### Source extract
Saturday, February 12, 2022

Saturday Dog Grooming

The basketball noise is beating outside by the court. Some kid. I identify with the boredom.  I used to do repetitive activities bours on end to gain mastery and expertise with ball or needle and thread, bow, rifle. Now I don’t seem motivated to learn a new set of skills. I’m resting on my laurels.  Landing in the routine. I’ve done my years of duty and service. I’ve grown old and it’s come upon me . I wonder these days what to do when I grow up. Retire or work.  Do I have enough money and I did years ago when I continued on working for want of a better pursuit. Serving God and my fellow men.  My vocation and calling. But now it’s not so much a reason for being. I wonder if I’m not better placed elsewhere making the best of what I have left.
Friends die.  So many.  George, John, Ron, Vivian, now Robert and Gordie.  All in a few years.  Pointing to my morbidity.  Should I be sitting in a trailer garage answering questions of the fearful and ills, using my expertise to provide solace.  
What else could I do.
I always wanted to write
I think of a sex change. At least breasts and a face lift, a change of identity.  The Leonard Cohen song, I want a new face plagues me.
There’s this soul searching birthday present, visiting the home of my grandfather. I knew him and while I was okay for me as a child his stature has grown in my life and I realize what a remarkable man he was. Rancher and Reeve.

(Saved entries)
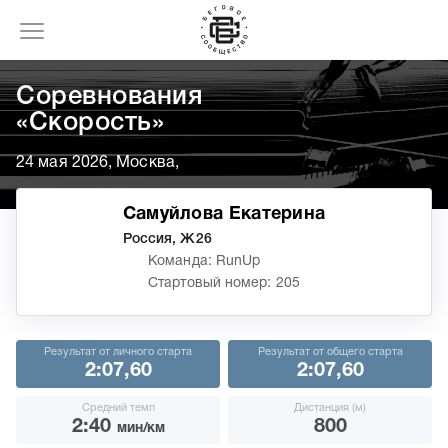
Соревнования
«Скорость»
24 мая 2026, Москва,
Самуйлова Екатерина
Россия, Ж26
Команда: RunUp
Стартовый номер: 205
Результат от личного старта
Результат от общего старта
2:07,60
2:07,60
Средний темп
Дистанция (м)
2:40
800
мин/км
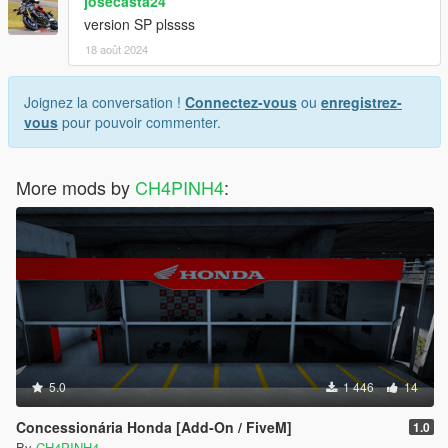
josecasta24
version SP plssss
18 août 2024
Joignez la conversation !
Connectez-vous
ou
enregistrez-
vous
pour pouvoir commenter.
More mods by
CH4PINH4
:
5.0
1 446
14
Concessionária Honda [Add-On / FiveM]
1.0
By
CH4PINH4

### Problems and tasks
A: Reproduce the portion of the journal entry that begins at the words "Friends die.  So" and stops after "could I do.".
B: Summarize the journal entry in two sentences.
C: Pick up the journal entry after its final sentence and continue it.

### Answers for the exercise
A:
Friends die.  So many.  George, John, Ron, Vivian, now Robert and Gordie.  All in a few years.  Pointing to my morbidity.  Should I be sitting in a trailer garage answering questions of the fearful and ills, using my expertise to provide solace.  
What else could I do.

B: The writer has grown old, no longer feels motivated to master new skills, and wonders whether to retire or keep working in a vocation of serving God and others that no longer feels like a reason for being. The deaths of many friends in a few years lead the writer to consider other paths such as writing or a change of identity, and a birthday visit to the home of a grandfather, a rancher and reeve, brings a growing sense of how remarkable he was.

C:
I am taking Madigan to Coco Dog Groomers.  He has been my reason for being, my baby, my room mate,  my physiotherapist., My day revolves around his walks. He lifts me out of myself. I am already fearing leaving him as I fly overseas. I am avoiding worrying about Covid and quarantines only as they disrupt schedules and limited time.  I’m looking so forward to being without demands and pressure.  I don’t want to hear the depression, anxiety and despair. I don’t like all the attitude. There are fine people in sickness but less fine people in sickness are much harder to deal with. So many wth quick draw offence these day. I’m tired of the fight to still the fear.  I have recurrent flashbacks of nightmares. This court case from time gone by is bringing up the courts where I wasn’t there as anyone but an expert presenting information I’d gleaned backed by experience and training and had to be attacked and challenged in this vicious game of make the lawyer look great and the judge playing out the swabbles between the sides. I’m forced now to participate like other times not invited by enslaved . I think it must harken back to my older brother and I as kids before our parents presenting sides.  I was younger and less competent but had truth on my side. I was an am a truth teller, increasingly rare.  I only went to court because my patients needed the help in court , their injuries in accidents hurting them as much as their head injuries and such.  I don’t want to do this any more. I really want to be in a trailer in a campground by a fire. 
I want to write stories I suppose.
Maybe return to poetry.
Finish the three books I’m almost through
Time to get my buddy to the groomer.